The only resources a BGP route reflector needs are CPU and memory. The networking requirements aren't that critical - the BGP sessions are more likely to be CPU-bound than bandwidth-bound.

Considering this, it makes little sense to run a BGP route reflector on a router or switch - you're wasting valuable forwarding hardware to provide functionality that could be implemented on any x86 server. IXP operators realized that a long time ago; many IXPs use Bird or Quagga as route server.

The service providers offering more than just IP connectivity couldn't use the same trick. Most open-source BGP implementations don't support the additional address families needed to implement L2VPNs or L3VPNs. However, it seems the large customers managed to push the traditional networking vendors hard enough - Cisco, Juniper and Alcatel Lucent are offering BGP router reflector functionality in a VM format - from Cisco's Cloud Services Router (CSR 1000v) and IOS XRv to Juniper's Virtual Route Reflector and ALU's VSR-RR.

Summary: if you want to implement BGP route reflector functionality outside of the regular forwarding path (as a dedicated control-plane function), don't waste money buying a router to do it. Use either an open-source solution or network operating system in VM format.

More information

BGP-Based SDN Solutions webinar describes numerous BGP-based SDN solutions and open-source tools you could use to build another one.

8 comments:

  1. I think RR as a VM makes a lot of sense. With traditional IP forwarding we had the possibility of route deflection so the RR's should be placed in path of the topology.

    At this point in time I would assume that all ISP's do label switched forwarding for Internet traffic also though so it should not be an issue even in that case.

    MPLS VPNs don't have this problem of course since the egress exit point is determined at ingress and there is no hop by hop decision on forwarding.

    By running it in a VM you could shift the workload while you are patching one of the RR's. It's trivial to add memory and CPU which would not be the case for a physical router.
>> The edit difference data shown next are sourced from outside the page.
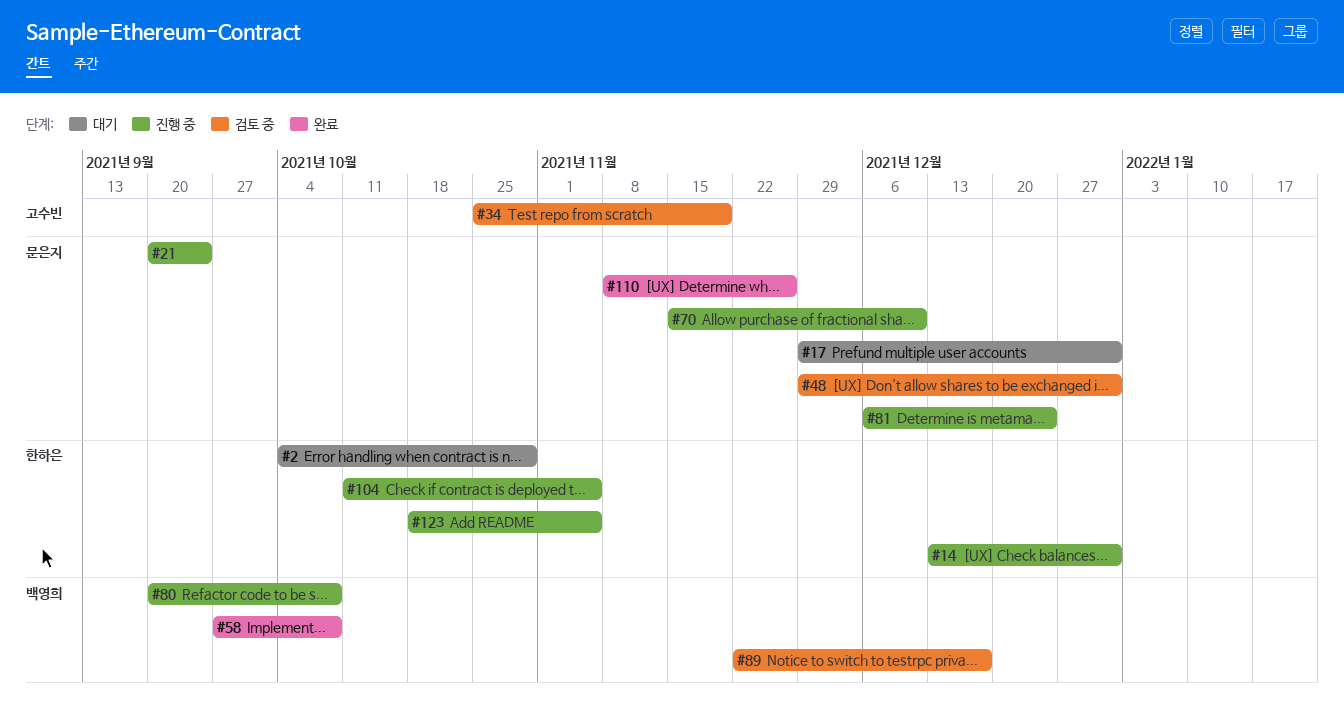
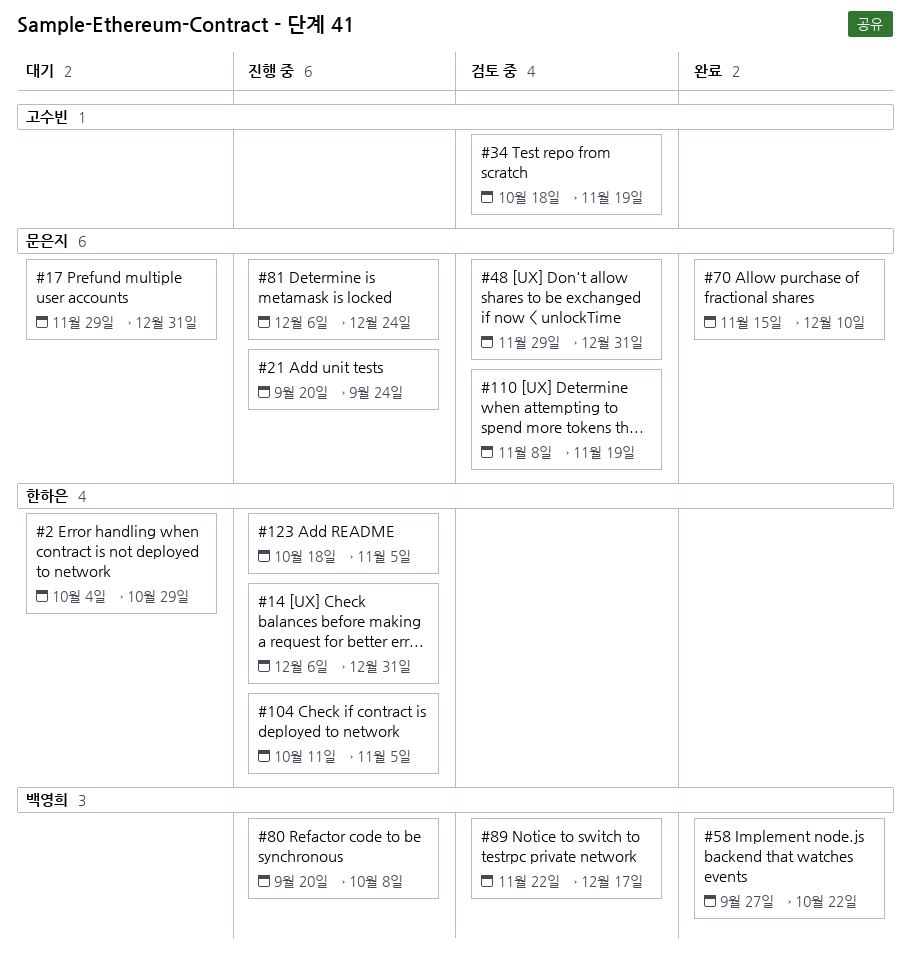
#14, start: Dec 13 -> Dec 6
#34, start: Oct 25 -> Oct 18
#58, due: Oct 8 -> Oct 22
#70, status: 진행 중 -> 완료
#110, status: 완료 -> 검토 중
#110, due: Nov 26 -> Nov 19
    The drawback seems to be the licensing which is more expensive than one would imagine (isn't that always the case?).
  2. Decoupling the compute-centric function of RR from the expensive forwarding hardware is sensible, but the assumption that it's also then right to go all-in centralised rather than distributed can be more of a per-address family question.

    It works for private VPN address families where NLRIs are relatively unique, but BGP's lack of ability to communicate more than the active path is a hindrance for the Internet table, since any moderately geographically-diverse network with peering ends up requiring quite localised route selection.

    BGP ORR is an interesting option to address this problem, but I can't help thinking that the fixation on centralisation of what is a crucially a distributed compute problem is the main issue.
    Replies
    1. BGP Add-path could be a tool to use for this, no?

      Not that I am advocating a centralised RR setup.
    2. Add path could definitely be used. There is an interesting presentation by Mark Tinka here:

      http://www.slideshare.net/mynog/21st-centuryibgp-routereflectionmarktinka
  3. the big issue is still fault domain separations. if the vrr is down you need a team to check the hypervisor(HDD,network interfaces,etc) and another team to check/debug the protocol; not sure how many noc teams have both skill sets at the moment.
  4. ORR and add-path are tools you could use together or independently to create a few clusters of RRs on a larger network to simulate what is fully distributed. ORR is available from both Juniper and Cisco, albeit via the most bleeding edge software and Juniper only supports IS-IS today.

    On my network for instance I have 20+ sites today in a full mesh, and they act as RRs for downstream routers. I could likely replace all of that with 3 pairs of servers running multiple vRR VMs for different domains along with ORR for true best path selection.
  5. 179th BGP tagged post... I chuckled.
  6. This makes total sense. Running BGP RR in some x86 servers brings in a lot of benefits, including a separation of control plane and forwarding plane, cost reduction and flexibility. Obviously, they still should sit in a spot of the network where it makes sense. In addition, this gives agility and fault domain containment to operators who can now easily deploy multiple vRR for different address families, such as IPv4, VPNv4, MVPN, IPv6, etc.